I’m reading James Thurber’s The Years with Ross. It turns out that for a while Thurber’s rejects from The New Yorker were being bought for the special hip/with-it page of the New York American, a newspaper owned by William Randolph Hearst. Apparently a lot of them were of dogs (no surprise) because Hearst sent the editor this note:

Stop running those dogs on your page. I wouldn’t have them peeing on my cheapest rug.

Damn. The weird thing, of course, is that Hearst liked George Herriman so much. It’s hard to imagine one man being able to appreciate George Herriman but not James Thurber, or vice versa. But, given that such a man existed, I suppose it was inevitable that someone made a movie about him.

0 thoughts on “Kane Tells Thurber: You Stink!

  1. i can imagine it (although i like them both, & would probably adore herriman as much as i do thurber if i'd read more herriman).

    i mean, herriman had a deceptively simple, yet formally slick & consistent style. thurber drawings are deceptively… scribbly. there are lots of people, even today, who get offended by professional artists who draw "like my five-year-old could."

  2. "Deceptively simple" vs. "deceptively scribbly" seems like a viable distinction, but it's not one I get right away. Is it the difference between drawing like an apparent 12-year-old and an apparent five-year-old?

    When you say "slick & consistent style," I guess we can run into trouble as to what "slick" means.
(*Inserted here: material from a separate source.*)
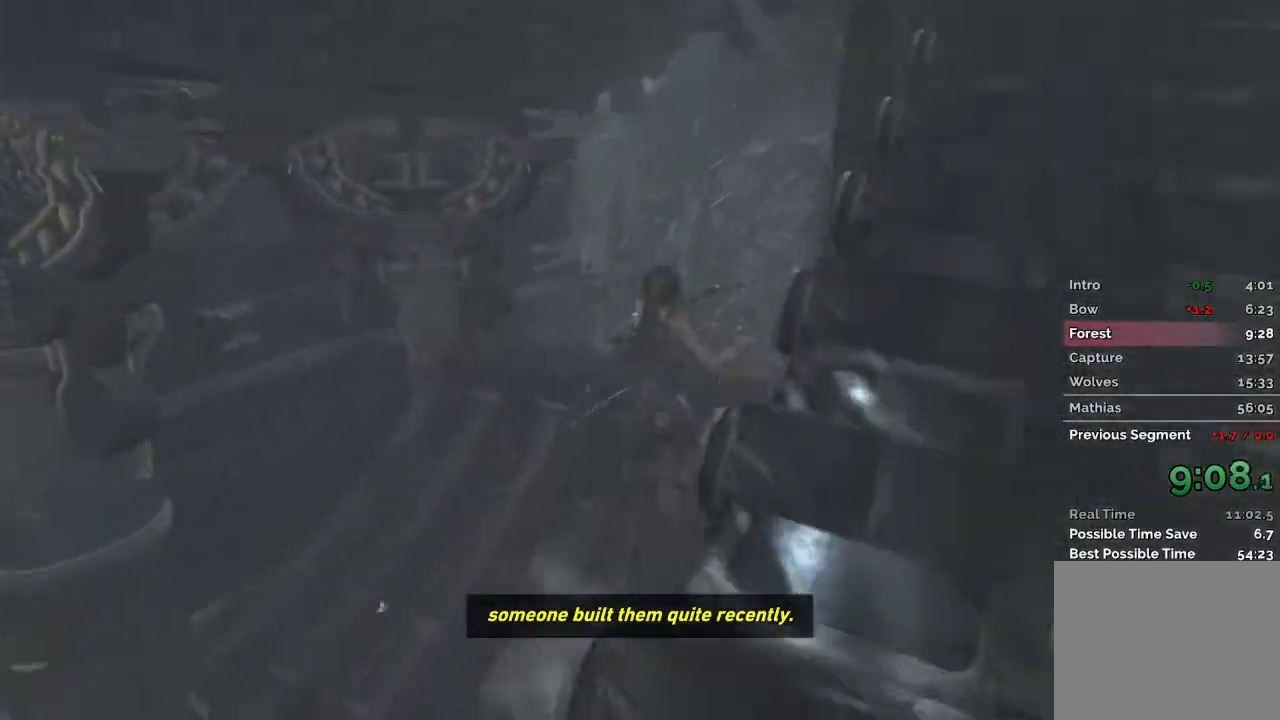
{"keys": ["space", "w"], "mouse": [], "events": [[400, "space", "down"]]}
To me Krazy Kat looks accomplished but not slick, and Thurber's drawing does look consistent, in that his people all have a similar look, his dogs all have a similar look, etc.

  3. what i mean is… herriman's characters were simply drawn, but they were completely consistent. ignatz's head was always in the same proportion to his body, his arms were always a certain thickness, he had the same amount of fingers & the same apparent skeleton & musculature each time he was drawn (excepting deliberate exaggerations for effect). that's not the way a twelve-year-old draws, even an artistically skilled twelve-year-old, unless s/he's had rigourous training &/or drawn the same character several hundred times in the effort of having him come out the same each time.
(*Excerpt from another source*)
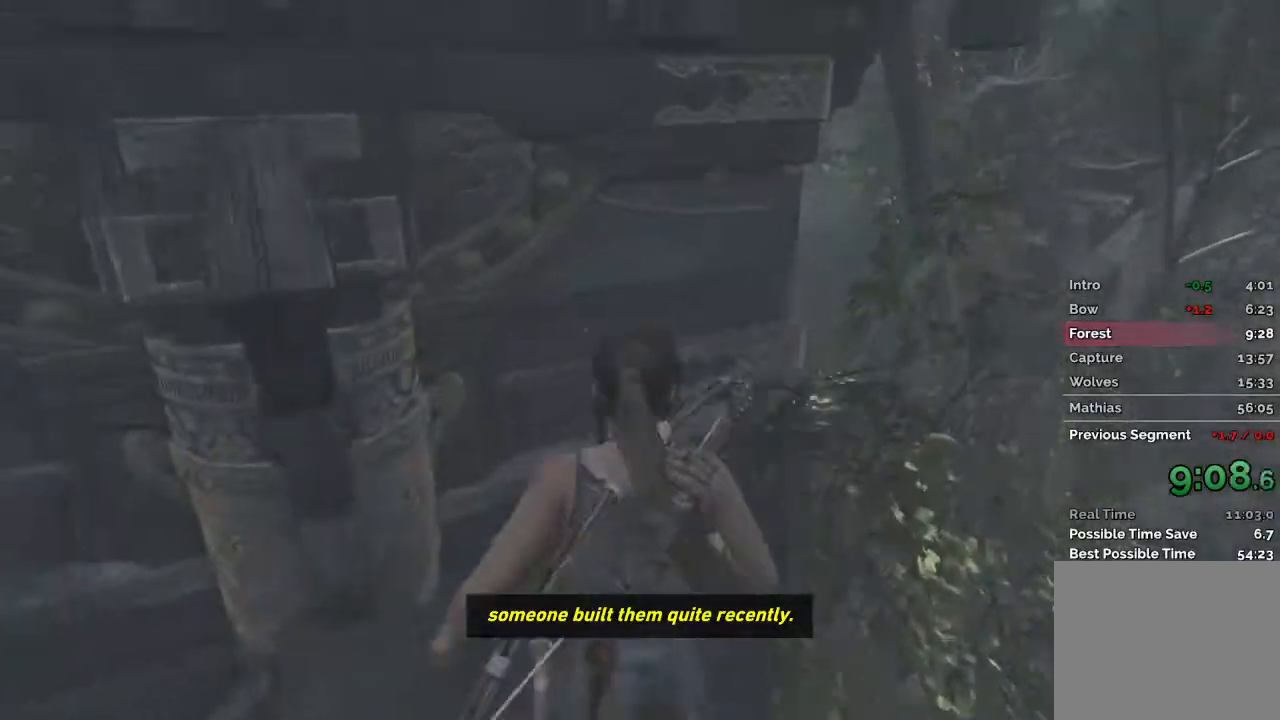
{"keys": ["w"], "mouse": [], "events": [[33, "space", "up"]]}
    consistency was not, i think, something that thurber worked at in his drawings. they only look similar because they were drawn by the same person using a roughly consistent approach to drawing. fingers were as numerous as they needed to be for each pose. elbow joints just kind of happened.

    this may be more obvious to a cartoonist than to a non-cartoonist (i never realized how hard complete consistency was until i had a setting & a cast of characters to maintain, & not being the type to draw a character several hundred times before i allow myself to draw her in a story, animation-style consistency is still out of my grasp). but for me, that's pretty much what distinguishes "polished" from "unpolished" (which probably would have been a better term to use than "slick").

    aside from things like… the mere fact of having contiguous, closed shapes, which herriman had & thurber didn't. i may need to think ths through more, but i think when you have contained, impermeable characters against backgrounds that are also closed shapes, it looks more like a world you can enter into, a three-dimensional space with an internal logic, no matter how different it looks from our experience of our three-dimensional surroundings.

    when you don't close shapes, or render backgrounds consistently (like there's a mantel, but its lines just kind of trail off, & there are no lines indicating it's against a wall or on a floor), it requires a much bigger leap from "these are lines on paper" to "this is a dog in a parlour."

    not that you can't tell it's supposed to be a dog in a parlour, but that you can't easily imaginatively put yourself in that parlour with that dog.

    i still don't know if that makes sense.

  4. Thanks, actually that teaches me a lot. Closed shapes vs. open ended is the sort of thing I wouldn’t process on my own. The same with consistency of form. I guess that’s why I don’t write much about drawing.

    Thurber’s consistency is more like uniqueness, I suppose. It would be pretty hard for anyone else to do what he did, but he couldn’t reproduce himself either. I expect a pro can do the same drawing twice, maybe not as well the second time but still twice. Whereas Thurber just blundered his way from one end of the line to another and wound up with something brilliant. In “The Years with Ross” he tells how the famous seal-in-the-bedroom cartoon started out as his attempt to draw over again a sketch that he had lost, a quite different one of a seal sitting on a rock out in the Arctic.

  5. Yeah, that was a great explanation, Miriam. And it’s good to have you back blogging, Tom!